Olkiewicz: Przekręt, który odbiera chęci do gry

Zwróciłem na to uwagę kilka razy – na przykład w tym ostatnim dośrodkowaniu, które Pjanić wykonał „na stojaka”, tak jakby wrzucał piłkę na treningowej gierce, a nie podczas ostatnich sekund walki o pozostanie w turnieju Mistrzostw Świata. Wcześniej widać to było po każdym z zawodników Bośni – po stracie piłki powolne człapanie do tyłu, zamiast pressingu – próba opóźniania akcji delikatnym cofaniem. Dżeko? Cały czas ten sam wyraz twarzy, tak jakby w ogóle nie dochodziły do niego zewnętrzne bodźce. Spahić w bezruchu w obronie, Misimović i reszta ofensywy w totalnym bezruchu w ofensywie.

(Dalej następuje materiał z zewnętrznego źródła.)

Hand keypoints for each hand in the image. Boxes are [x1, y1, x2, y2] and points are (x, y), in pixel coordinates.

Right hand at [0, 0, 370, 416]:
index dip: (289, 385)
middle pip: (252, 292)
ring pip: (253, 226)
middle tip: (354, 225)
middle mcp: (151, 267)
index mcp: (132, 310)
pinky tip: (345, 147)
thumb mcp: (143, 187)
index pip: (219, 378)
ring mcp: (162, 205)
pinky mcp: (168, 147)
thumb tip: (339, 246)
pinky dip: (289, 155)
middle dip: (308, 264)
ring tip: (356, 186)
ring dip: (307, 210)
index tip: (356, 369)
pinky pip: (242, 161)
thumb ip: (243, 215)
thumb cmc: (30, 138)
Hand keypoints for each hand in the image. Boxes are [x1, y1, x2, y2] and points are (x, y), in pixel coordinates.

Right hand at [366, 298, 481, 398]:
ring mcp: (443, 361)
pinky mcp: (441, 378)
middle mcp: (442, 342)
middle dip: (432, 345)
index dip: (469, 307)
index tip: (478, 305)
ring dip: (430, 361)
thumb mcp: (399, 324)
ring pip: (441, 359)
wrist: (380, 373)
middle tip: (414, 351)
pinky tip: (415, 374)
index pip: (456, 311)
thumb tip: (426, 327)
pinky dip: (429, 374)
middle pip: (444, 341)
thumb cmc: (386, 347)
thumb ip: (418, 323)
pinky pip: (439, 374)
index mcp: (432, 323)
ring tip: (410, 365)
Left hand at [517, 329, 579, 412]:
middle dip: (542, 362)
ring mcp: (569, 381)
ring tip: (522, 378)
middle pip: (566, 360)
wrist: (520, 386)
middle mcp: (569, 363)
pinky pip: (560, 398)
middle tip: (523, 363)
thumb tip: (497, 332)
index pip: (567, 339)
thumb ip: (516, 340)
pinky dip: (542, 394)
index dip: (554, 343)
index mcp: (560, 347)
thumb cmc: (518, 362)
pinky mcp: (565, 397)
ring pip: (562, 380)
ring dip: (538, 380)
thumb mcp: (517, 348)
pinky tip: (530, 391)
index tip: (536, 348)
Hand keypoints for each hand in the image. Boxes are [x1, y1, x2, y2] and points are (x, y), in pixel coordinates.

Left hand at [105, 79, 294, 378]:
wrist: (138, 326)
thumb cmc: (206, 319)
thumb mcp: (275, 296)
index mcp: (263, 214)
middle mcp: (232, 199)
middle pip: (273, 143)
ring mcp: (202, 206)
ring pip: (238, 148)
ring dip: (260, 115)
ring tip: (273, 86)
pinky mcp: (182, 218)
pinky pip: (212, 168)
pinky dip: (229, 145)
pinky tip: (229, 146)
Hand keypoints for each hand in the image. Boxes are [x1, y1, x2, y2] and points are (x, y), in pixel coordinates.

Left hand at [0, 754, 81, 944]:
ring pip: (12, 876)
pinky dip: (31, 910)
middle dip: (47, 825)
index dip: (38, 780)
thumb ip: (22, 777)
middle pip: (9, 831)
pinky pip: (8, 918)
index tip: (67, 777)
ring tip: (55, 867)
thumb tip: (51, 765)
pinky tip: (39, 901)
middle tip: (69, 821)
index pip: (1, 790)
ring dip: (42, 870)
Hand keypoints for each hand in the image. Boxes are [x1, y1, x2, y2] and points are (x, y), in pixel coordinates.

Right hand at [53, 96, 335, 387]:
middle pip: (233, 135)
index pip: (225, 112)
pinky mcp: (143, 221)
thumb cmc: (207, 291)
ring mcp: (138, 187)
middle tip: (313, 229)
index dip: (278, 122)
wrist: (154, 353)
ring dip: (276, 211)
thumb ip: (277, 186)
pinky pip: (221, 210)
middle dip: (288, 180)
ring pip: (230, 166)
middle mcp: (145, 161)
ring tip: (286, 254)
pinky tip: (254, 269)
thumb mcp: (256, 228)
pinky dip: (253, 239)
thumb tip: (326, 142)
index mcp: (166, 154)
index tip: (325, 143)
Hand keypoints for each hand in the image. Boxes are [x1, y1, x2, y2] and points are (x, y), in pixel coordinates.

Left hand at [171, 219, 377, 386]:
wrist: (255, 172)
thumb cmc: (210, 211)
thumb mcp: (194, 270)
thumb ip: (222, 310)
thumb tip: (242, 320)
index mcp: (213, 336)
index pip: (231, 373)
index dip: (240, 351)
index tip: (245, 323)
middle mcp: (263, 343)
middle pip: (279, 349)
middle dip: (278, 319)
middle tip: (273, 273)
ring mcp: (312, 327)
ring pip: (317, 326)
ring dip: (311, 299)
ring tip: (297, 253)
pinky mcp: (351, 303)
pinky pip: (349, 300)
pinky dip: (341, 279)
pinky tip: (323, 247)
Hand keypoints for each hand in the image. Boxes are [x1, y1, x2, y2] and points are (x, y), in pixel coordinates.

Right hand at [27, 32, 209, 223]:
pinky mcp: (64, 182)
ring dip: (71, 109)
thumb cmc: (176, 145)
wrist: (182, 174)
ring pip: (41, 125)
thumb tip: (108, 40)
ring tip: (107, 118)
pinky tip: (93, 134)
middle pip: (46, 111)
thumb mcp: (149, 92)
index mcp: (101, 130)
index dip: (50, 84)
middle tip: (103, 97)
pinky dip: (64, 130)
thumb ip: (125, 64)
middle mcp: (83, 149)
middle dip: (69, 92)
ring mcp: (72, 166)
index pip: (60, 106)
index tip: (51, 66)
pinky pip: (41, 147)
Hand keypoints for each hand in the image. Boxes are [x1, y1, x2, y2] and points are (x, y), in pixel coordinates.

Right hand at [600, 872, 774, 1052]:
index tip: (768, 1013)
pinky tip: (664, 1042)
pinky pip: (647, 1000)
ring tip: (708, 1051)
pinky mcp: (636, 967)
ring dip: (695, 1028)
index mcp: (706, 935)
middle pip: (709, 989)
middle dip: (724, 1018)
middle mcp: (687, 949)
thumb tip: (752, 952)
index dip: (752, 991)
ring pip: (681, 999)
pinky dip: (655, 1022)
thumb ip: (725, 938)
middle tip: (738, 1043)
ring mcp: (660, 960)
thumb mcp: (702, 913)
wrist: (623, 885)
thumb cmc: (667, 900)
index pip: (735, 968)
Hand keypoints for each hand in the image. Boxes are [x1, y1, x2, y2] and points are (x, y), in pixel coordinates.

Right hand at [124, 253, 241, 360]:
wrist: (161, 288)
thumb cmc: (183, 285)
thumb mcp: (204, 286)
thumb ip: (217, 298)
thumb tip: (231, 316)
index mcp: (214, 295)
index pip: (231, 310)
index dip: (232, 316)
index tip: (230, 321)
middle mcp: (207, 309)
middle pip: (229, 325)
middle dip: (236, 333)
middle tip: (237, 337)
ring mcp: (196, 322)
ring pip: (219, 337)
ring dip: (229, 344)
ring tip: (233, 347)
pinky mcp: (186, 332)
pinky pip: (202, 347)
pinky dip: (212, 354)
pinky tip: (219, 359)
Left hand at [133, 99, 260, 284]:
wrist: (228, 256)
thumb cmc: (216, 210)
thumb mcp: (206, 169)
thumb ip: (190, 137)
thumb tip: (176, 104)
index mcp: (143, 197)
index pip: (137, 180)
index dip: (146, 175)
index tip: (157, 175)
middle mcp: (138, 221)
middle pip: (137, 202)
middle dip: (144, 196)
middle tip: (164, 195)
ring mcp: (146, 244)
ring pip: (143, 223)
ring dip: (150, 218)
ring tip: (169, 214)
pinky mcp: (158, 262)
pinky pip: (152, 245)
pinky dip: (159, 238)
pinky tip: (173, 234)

Naprawdę, ciężko było nawet na nich patrzeć. Ataki pozycyjne? Jeden prowadzi piłkę, reszta stoi. Strata? Ten, który stracił leży na murawie, reszta obserwuje jak Nigeria sunie pod bramkę Begovicia. Kontry? Jeden biegnie, biegnie, biegnie… W końcu zawraca, bo przecież nikt nie wychodzi do podania czy klepki. Bośnia i Hercegowina zagrała w stylu, który można ulokować najbliżej rodzimej reprezentacji. Bez iskry, bez werwy, bez „pierdolnięcia”, które można przypisać prawie każdej drużynie na tym mundialu, przegranym Anglikom, wygranym Kostarykanom, remisującym Meksykanom. Nawet Bośniakom, ale nie tym snującym się po boisku w starciu z Nigerią, tylko tej jedenastce, która potrafiła postraszyć Argentynę.

Zawiodłem się na nich, bo naprawdę „kupowałem” tę historię o walczących pod wspólną banderą Boszniakach, Chorwatach i Serbach. Na podwójne zjednoczenie – w blasku rac na ulicach Sarajewa i w brazylijskich szatniach. Tymczasem Lulić, ten, który tak kapitalnie obsłużył Ibisevicia w meczu z Argentyną, tym razem pełnił rolę pachołka dla Emenike. Dwa razy podłączył się do przodu i dwa razy przyspieszył akcję ospałych kolegów, ale zapamiętamy go jako „polski akcent” na mundialu – słabiutkiego lewego obrońcę objeżdżanego niemiłosiernie przez nigeryjskiego skrzydłowego.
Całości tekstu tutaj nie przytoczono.